How to Handle Your Period While Hiking and Camping

Going outside inevitably impacts the environment, whether all that remains are your footsteps—as Leave No Trace (LNT) would encourage—or you’re treating nature as your personal trash can and compost pile. And having your period while backpacking or camping only makes it harder to reduce that impact.

In accordance with Leave No Trace principles, don’t leave anything not created by your body—including tampons and toilet paper—in nature. Keep this in mind if you’re going on a trip where you won’t see a garbage can for a while, as you’ll have to carve out space and weight in your pack for used pads and tampons.

As for what you can leave behind, it shouldn’t remain above ground for another person or animal to find. Always dig a six-to-eight-inch-deep hole (LNT calls them catholes) at least 200 feet, or 70 big steps away, from a water source, dump all bodily fluids and the water used to clean your period supplies inside it, and fill it back in.

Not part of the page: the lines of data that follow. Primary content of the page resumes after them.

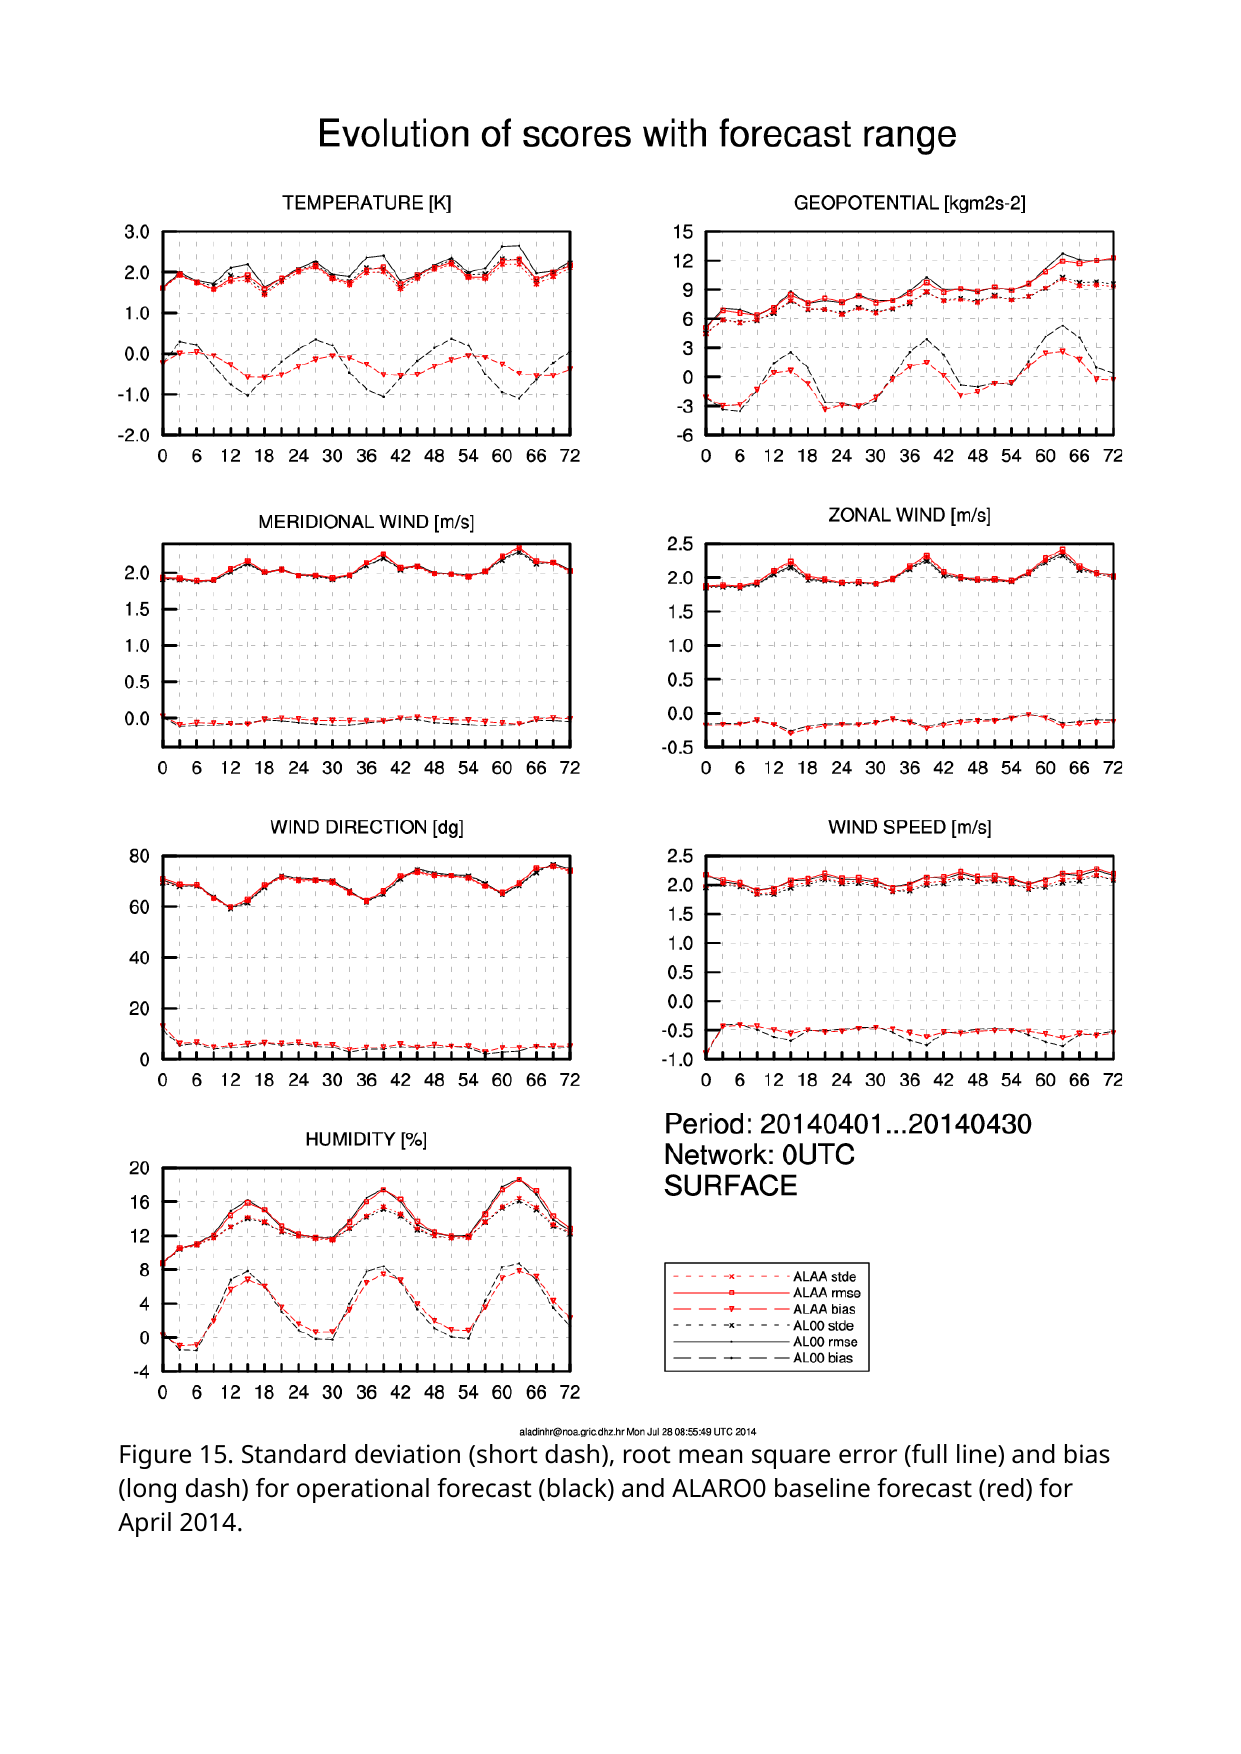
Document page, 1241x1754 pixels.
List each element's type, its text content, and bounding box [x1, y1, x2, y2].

text Figure 15. Standard deviation (short dash), root mean square error (full line) and bias (long dash) for operational forecast (black) and ALARO0 baseline forecast (red) for April 2014. [118, 1437, 1122, 1539]
picture [118, 118, 1123, 1437]
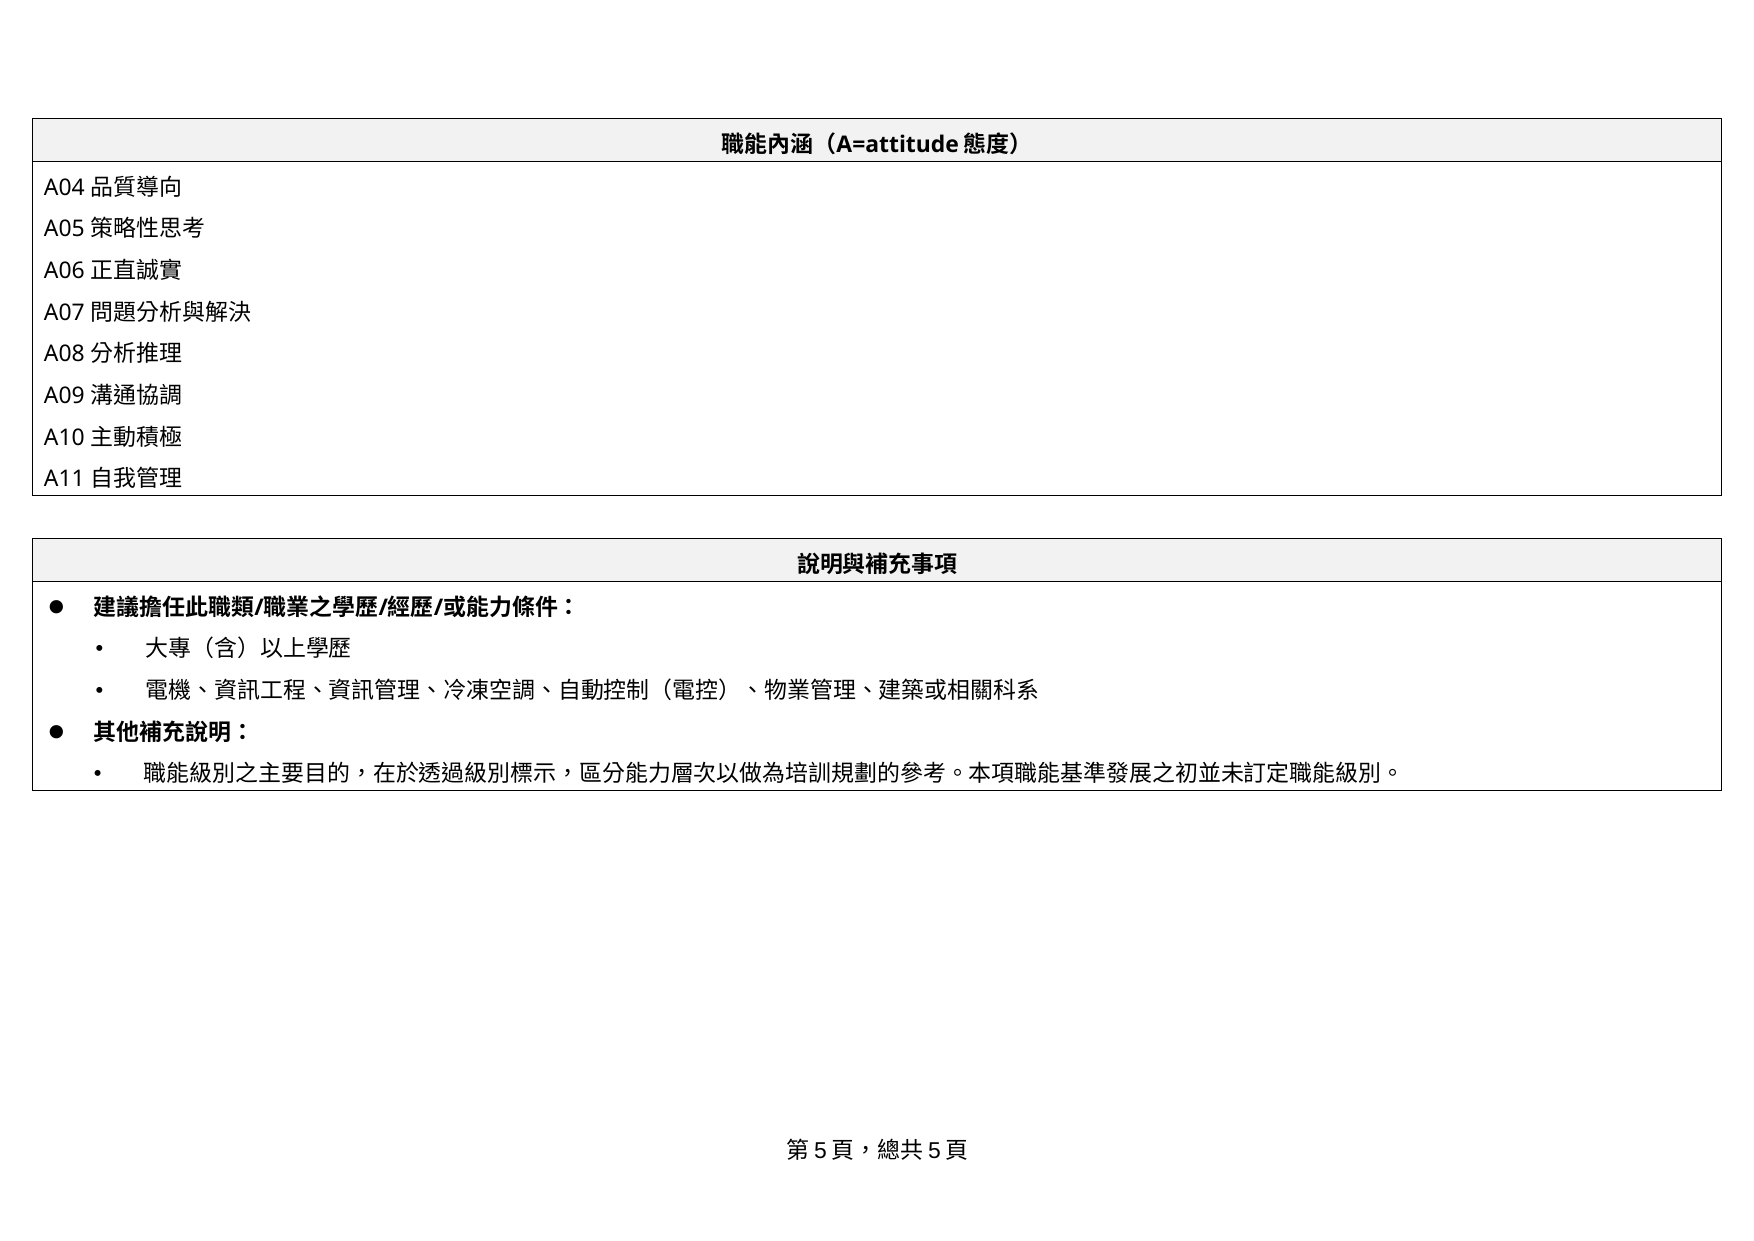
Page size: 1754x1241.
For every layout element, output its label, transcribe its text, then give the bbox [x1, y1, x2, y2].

table_cell A04 品質導向 A05 策略性思考 A06 正直誠實 A07 問題分析與解決 A08 分析推理 A09 溝通協調 A10 主動積極 A11 自我管理 [33, 162, 1721, 495]
table_header 說明與補充事項 [33, 539, 1721, 581]
table_cell 建議擔任此職類/職業之學歷/經歷/或能力條件： 大專（含）以上學歷 電機、資訊工程、資訊管理、冷凍空調、自動控制（電控）、物業管理、建築或相關科系 其他補充說明： 職能級別之主要目的，在於透過級別標示，區分能力層次以做為培訓規劃的參考。本項職能基準發展之初並未訂定職能級別。 [33, 582, 1721, 790]
table_header 職能內涵（A=attitude態度） [33, 119, 1721, 161]
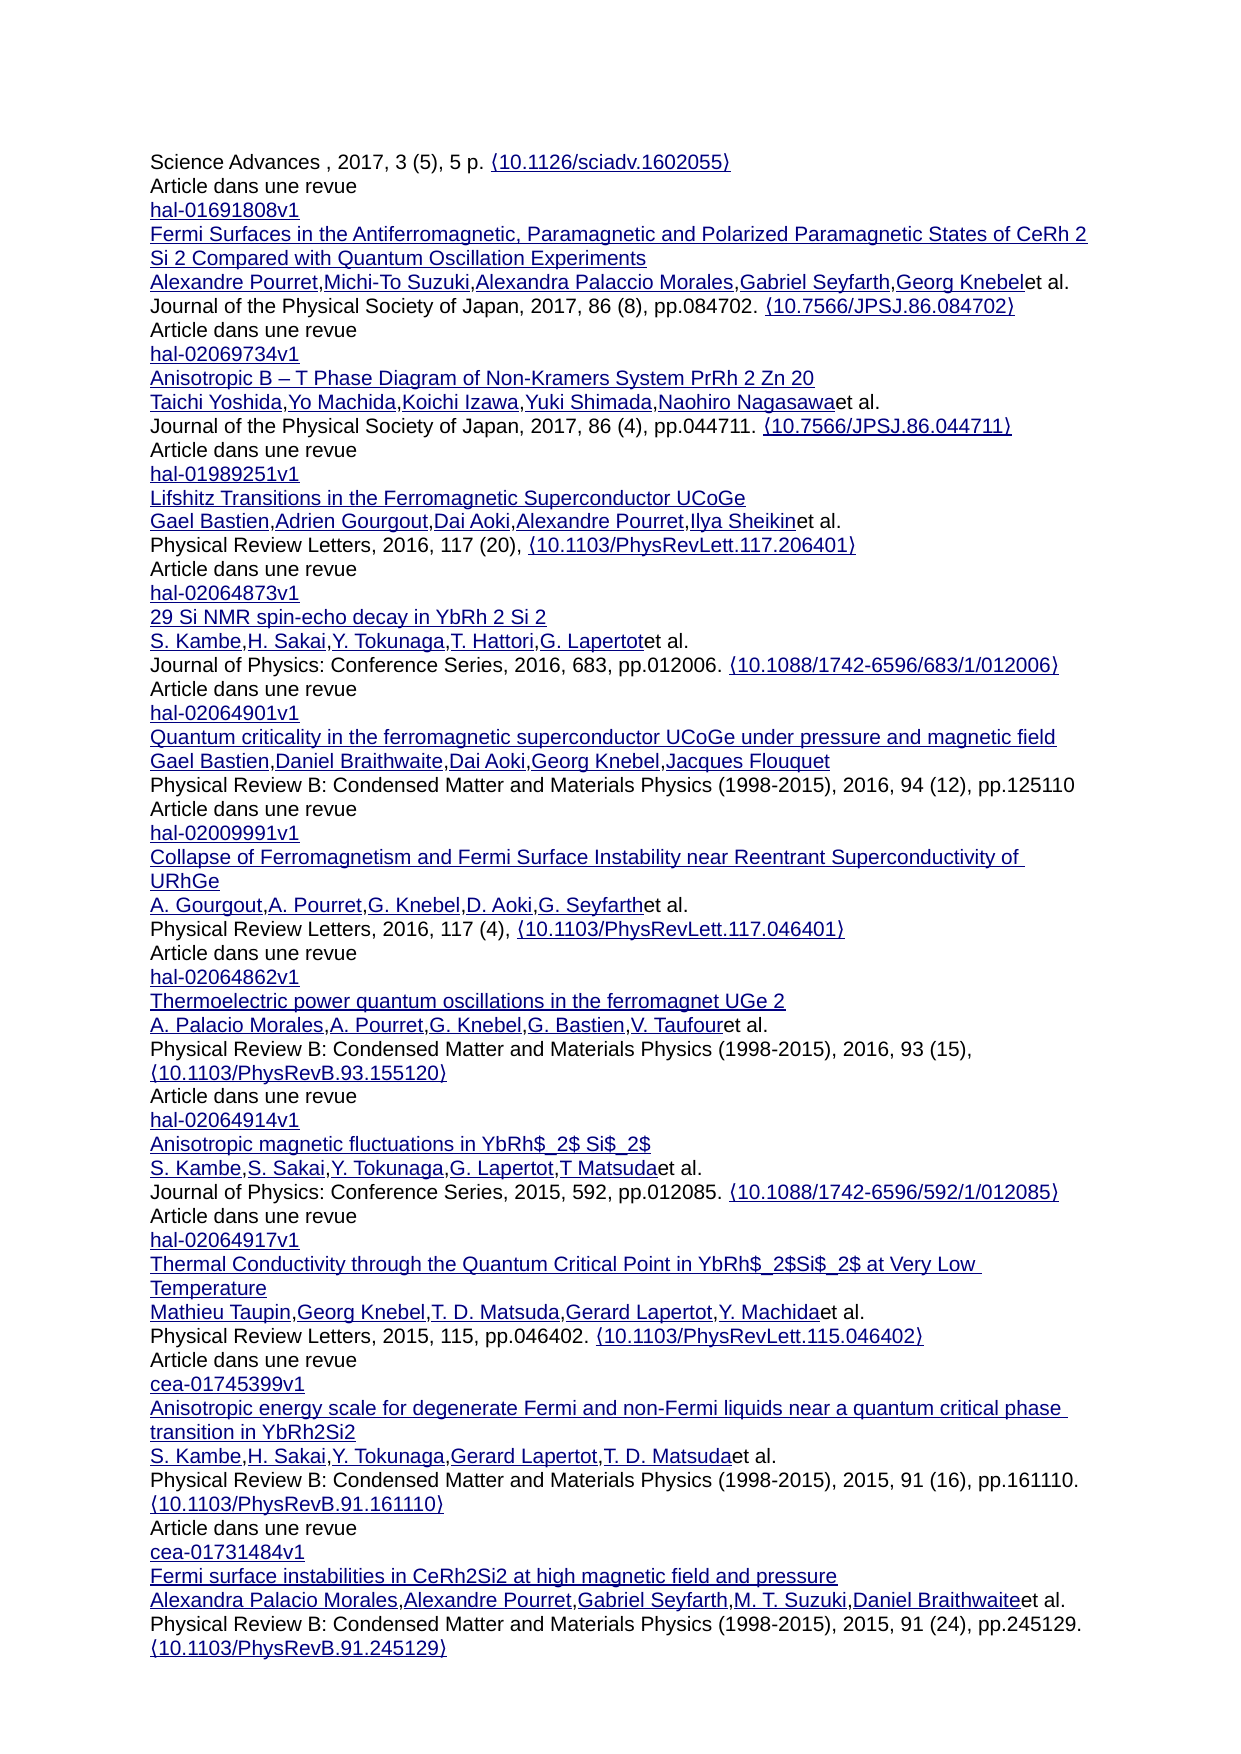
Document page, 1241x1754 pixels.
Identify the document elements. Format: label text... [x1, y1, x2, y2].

And don’t just throw period supplies into pit toilets. In comparing rates of decomposition, “the closest thing to a tampon is a disposable diaper, which takes about 450 years,” citing a 2005 study. Even the organic or biodegradable kind still take a long time to break down. So if you leave a tampon or pad in a pit toilet, it could be found by animals. Or rangers would have to remove it, which is extremely difficult.